Where this leaves us
The bet is narrower than "more agents discover more." On a scorable loop, coordination is a tax and a single agent wins; the multi-agent structure only earns its keep where a problem genuinely spans expertise one context cannot hold. The real bet is that a researcher that improves itself crosses a line a fixed one structurally cannot — because autoresearch can neither learn nor see past a single metric — and that the line is reachable before the sample economics make it academic. That second clause is genuinely open, and I would rather state it than dress it up.

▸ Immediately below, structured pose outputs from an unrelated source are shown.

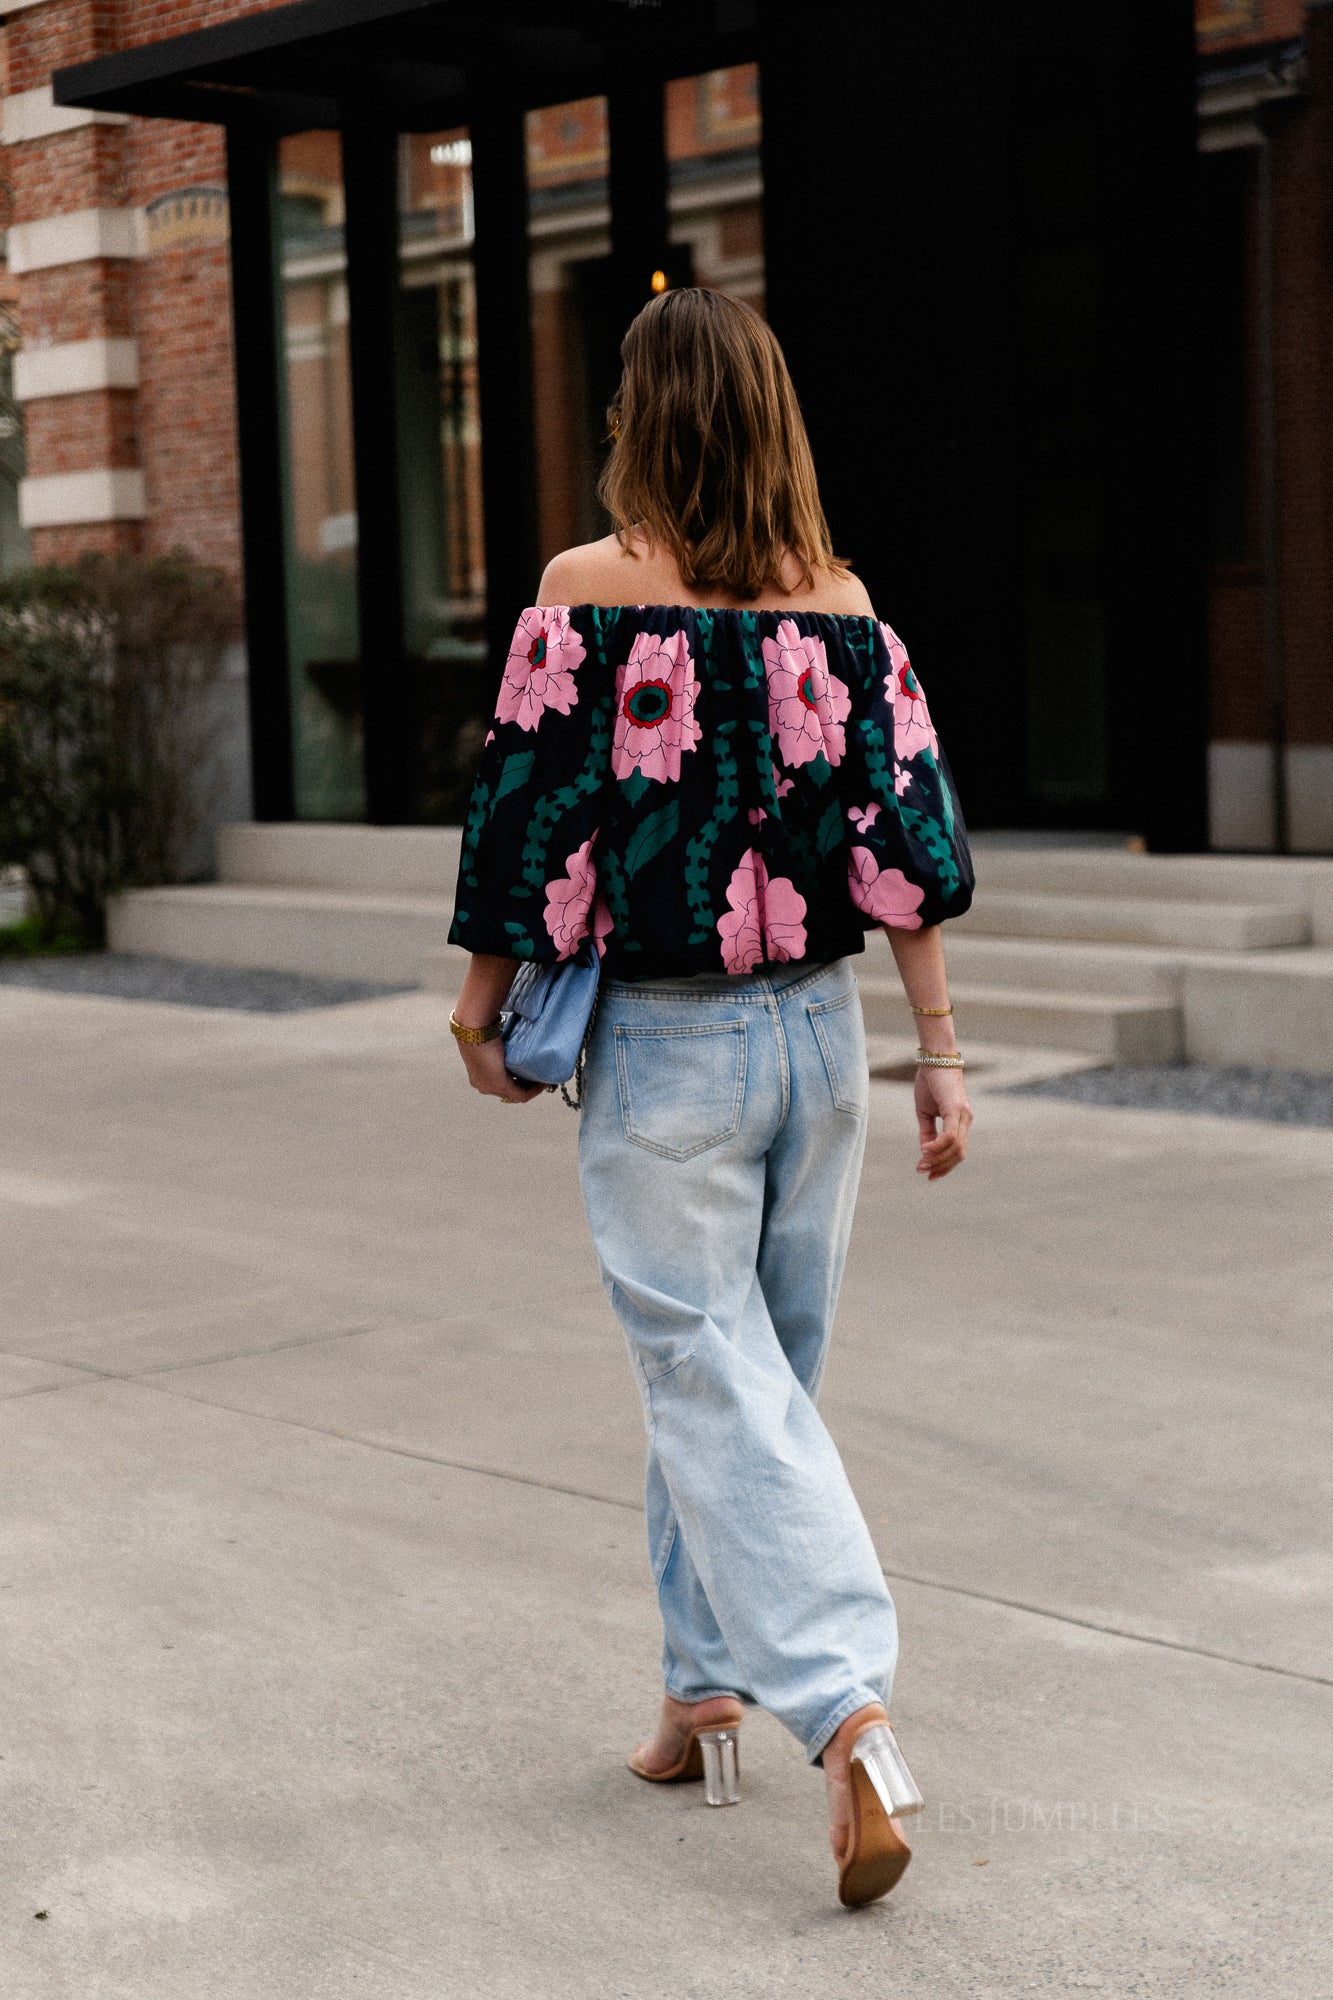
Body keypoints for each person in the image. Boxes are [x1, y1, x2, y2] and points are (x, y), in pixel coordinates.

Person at [446, 286, 974, 1907]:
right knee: (748, 1386)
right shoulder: (846, 607)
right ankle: (699, 1695)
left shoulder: (583, 592)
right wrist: (938, 1049)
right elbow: (905, 847)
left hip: (670, 1045)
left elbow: (526, 817)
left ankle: (847, 1711)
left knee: (710, 1382)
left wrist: (476, 1006)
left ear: (640, 420)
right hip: (820, 1042)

Underneath all of it is the trust signal. The organization that can verify its own progress is the one that can train; the one that cannot is just an expensive way to overfit a benchmark. The verifier this experiment needs is the ordinary kind — held-out tasks, reproduction, constraint gates — and we can build it, so whether a learning lab beats autoresearch is a question we can ask and answer now. What we cannot yet build is a verifier that certifies a discovery: an anchor as load-bearing as TwVP's coordinates, in a domain that hands you none for free. That is the deeper problem, and it sets the ceiling on how far any of this can climb, but it is what the experiment climbs toward rather than a wall in front of it.

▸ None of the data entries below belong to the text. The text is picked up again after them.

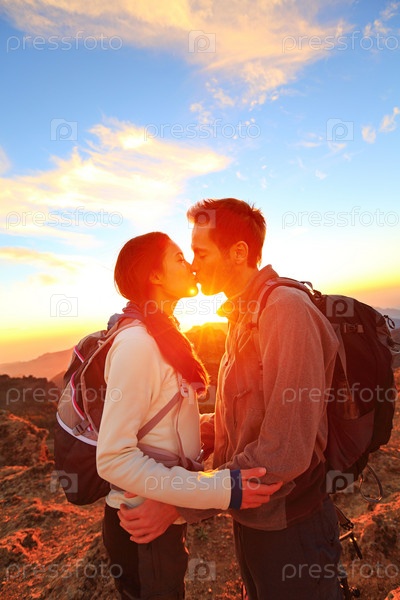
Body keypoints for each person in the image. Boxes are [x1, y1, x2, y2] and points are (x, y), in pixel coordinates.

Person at [118, 201, 343, 599]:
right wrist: (178, 437)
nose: (193, 265)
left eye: (201, 253)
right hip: (253, 520)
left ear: (239, 252)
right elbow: (241, 417)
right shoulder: (242, 315)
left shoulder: (284, 311)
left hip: (291, 527)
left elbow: (284, 452)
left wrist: (178, 504)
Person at [96, 231, 282, 600]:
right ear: (155, 276)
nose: (192, 267)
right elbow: (113, 458)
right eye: (180, 258)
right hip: (139, 525)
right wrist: (221, 489)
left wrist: (220, 427)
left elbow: (165, 427)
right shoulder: (138, 345)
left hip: (155, 515)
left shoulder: (163, 335)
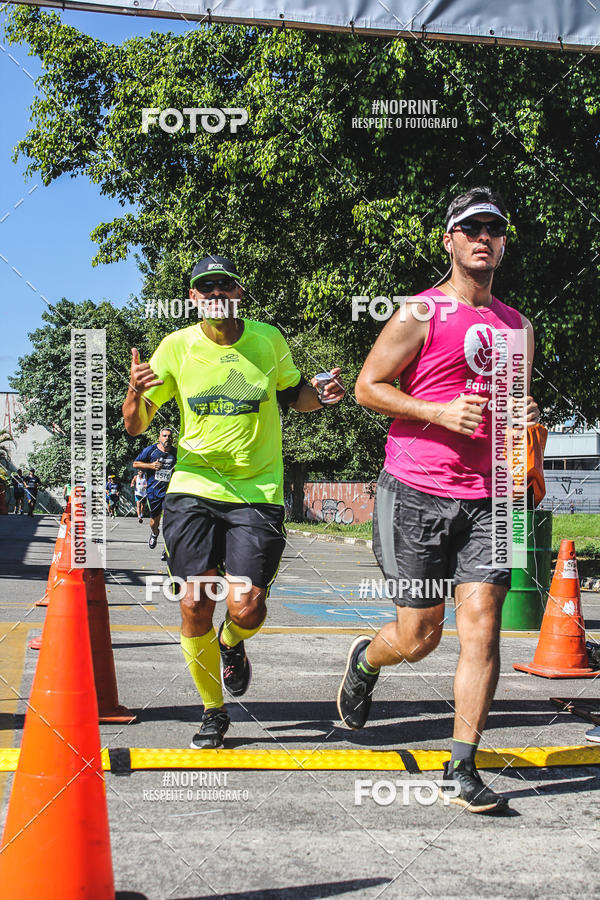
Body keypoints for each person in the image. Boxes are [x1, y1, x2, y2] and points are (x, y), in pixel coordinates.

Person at [336, 187, 540, 813]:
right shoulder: (418, 314)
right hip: (417, 491)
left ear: (503, 242)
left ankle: (463, 768)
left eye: (494, 228)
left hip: (491, 498)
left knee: (482, 633)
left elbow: (512, 410)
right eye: (471, 228)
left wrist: (529, 418)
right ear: (449, 241)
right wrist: (437, 411)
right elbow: (369, 387)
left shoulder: (517, 326)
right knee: (419, 635)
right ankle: (367, 661)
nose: (484, 237)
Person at [123, 255, 345, 748]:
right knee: (195, 602)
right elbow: (136, 425)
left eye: (224, 284)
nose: (215, 292)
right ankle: (212, 710)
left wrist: (322, 394)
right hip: (194, 487)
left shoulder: (267, 339)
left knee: (246, 608)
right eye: (205, 287)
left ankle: (231, 644)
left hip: (257, 491)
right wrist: (135, 395)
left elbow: (295, 397)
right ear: (193, 299)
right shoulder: (174, 347)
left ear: (239, 293)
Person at [132, 427, 177, 559]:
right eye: (164, 436)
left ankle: (167, 548)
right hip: (154, 491)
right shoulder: (151, 450)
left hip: (171, 491)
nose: (167, 438)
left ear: (172, 439)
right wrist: (150, 466)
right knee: (154, 522)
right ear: (159, 438)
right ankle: (154, 534)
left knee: (170, 521)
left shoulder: (176, 452)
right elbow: (135, 464)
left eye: (169, 436)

Autoresearch proved a fixed agent in a greedy loop can already find what a careful human missed. The open question is whether a lab that learns can find what a careful human couldn't — and whether we can ever know that it did.
References
- A. Karpathy, autoresearch, GitHub, March 2026. Single-agent loop over single-GPU nanochat training: edit, train for a fixed 5-minute budget, score on one metric, keep or revert, repeat unattended (~100 experiments/night).

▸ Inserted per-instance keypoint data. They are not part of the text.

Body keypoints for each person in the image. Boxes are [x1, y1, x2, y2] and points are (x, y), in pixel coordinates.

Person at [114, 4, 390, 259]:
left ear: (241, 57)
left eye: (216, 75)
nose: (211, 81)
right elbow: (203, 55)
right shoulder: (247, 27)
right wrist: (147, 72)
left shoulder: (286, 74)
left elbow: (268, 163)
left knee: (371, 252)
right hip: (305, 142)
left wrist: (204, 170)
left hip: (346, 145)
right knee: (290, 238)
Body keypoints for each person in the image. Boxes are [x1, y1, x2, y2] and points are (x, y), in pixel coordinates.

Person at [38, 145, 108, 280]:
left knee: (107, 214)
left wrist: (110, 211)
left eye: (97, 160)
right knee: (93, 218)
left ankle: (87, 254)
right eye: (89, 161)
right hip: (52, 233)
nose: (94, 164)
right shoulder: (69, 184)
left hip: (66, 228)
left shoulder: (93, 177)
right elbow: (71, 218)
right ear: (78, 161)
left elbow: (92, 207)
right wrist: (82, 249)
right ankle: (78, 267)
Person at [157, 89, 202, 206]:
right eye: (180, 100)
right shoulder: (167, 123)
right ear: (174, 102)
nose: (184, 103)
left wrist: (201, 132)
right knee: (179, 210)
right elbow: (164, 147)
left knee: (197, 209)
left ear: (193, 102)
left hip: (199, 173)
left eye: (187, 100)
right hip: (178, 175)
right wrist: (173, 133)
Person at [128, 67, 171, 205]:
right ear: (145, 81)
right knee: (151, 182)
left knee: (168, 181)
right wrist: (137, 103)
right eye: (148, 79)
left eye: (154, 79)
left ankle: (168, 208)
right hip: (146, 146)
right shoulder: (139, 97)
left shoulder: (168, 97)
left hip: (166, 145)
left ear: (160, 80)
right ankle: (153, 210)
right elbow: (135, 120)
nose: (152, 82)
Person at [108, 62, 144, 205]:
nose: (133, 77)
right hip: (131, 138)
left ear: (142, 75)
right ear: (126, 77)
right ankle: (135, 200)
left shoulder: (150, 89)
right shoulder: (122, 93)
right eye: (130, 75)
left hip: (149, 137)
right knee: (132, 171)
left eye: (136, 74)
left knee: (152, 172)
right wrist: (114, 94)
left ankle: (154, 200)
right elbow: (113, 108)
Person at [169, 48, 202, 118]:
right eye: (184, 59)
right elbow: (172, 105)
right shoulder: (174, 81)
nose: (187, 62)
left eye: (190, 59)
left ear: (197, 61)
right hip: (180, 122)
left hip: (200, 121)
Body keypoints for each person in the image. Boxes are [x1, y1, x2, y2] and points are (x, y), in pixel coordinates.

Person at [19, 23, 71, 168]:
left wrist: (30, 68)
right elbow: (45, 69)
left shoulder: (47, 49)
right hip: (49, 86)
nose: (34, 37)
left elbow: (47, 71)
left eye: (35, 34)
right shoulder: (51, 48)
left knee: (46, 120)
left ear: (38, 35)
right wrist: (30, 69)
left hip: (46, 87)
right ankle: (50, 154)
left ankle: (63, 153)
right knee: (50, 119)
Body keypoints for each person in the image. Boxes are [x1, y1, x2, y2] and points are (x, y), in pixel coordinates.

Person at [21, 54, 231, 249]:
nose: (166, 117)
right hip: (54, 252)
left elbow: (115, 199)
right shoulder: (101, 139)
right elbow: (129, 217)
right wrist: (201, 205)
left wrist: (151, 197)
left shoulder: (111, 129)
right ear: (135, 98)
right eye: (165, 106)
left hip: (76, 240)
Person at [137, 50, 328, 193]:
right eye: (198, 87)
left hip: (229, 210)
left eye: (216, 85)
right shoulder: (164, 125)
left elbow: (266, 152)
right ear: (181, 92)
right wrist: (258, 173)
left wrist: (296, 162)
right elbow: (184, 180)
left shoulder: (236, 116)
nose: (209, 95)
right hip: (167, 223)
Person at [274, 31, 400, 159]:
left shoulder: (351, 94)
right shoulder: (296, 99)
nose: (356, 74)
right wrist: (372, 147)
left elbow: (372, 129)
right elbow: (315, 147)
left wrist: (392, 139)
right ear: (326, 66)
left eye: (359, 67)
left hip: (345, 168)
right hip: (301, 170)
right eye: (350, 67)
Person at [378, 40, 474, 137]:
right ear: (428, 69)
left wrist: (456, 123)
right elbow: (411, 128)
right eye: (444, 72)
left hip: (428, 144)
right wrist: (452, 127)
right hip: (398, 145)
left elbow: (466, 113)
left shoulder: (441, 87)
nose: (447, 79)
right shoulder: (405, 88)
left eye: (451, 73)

- V. Tan, Why Post-Training Is Moving Toward On-Policy Distillation, May 2026. The "sequence-level RL on specialists, distillation as consolidation" template.
- F. Oliehoek & C. Amato, A Concise Introduction to Decentralized POMDPs, Springer, 2016. The Dec-POMDP formalism used here for the org-as-one-policy framing.
- Wortsman et al., Model Soups, 2022; Yadav et al., TIES-Merging, 2023; Ilharco et al., Task Arithmetic, 2023. Weight-space merging — the operation we deliberately avoid for the experts.
- GRPO — group-relative policy optimization (DeepSeek), used for critic-free specialist RL in Stage 0.
- Andrychowicz et al., Hindsight Experience Replay, 2017, for relabeling failed trajectories; Jiang et al., Prioritized Level Replay, 2021, for regret-based (positive value-loss) level selection. The "succeeds about half the time" learnability framing in §3 follows the learnability-sampling / ZPD line, not PLR's regret signal.
- DeepSeek, Thinking with Visual Primitives, April 2026 (analyzed in V. Tan, A Well-Worked Example of OPD, and Its Limits). Coordinate grounding as a manufactured verifiable trust signal; the on-policy-distillation drift problem on long horizons.
- Foerster et al., Counterfactual Multi-Agent Policy Gradients (COMA), 2018; Rashid et al., QMIX, 2018. Multi-agent credit assignment.
- A. Liu, A. Ho, et al. (OpenAI & Tacit Labs), LifeSciBench: Evaluating Language Models on Realistic, Expert-Level Tasks in the Life Sciences, 2026. Open-ended scientific tasks graded against expert-written rubrics: atomic per-criterion scoring, a partial-credit score plus a hard pass threshold, and rubrics validated by a cohort disjoint from the authors.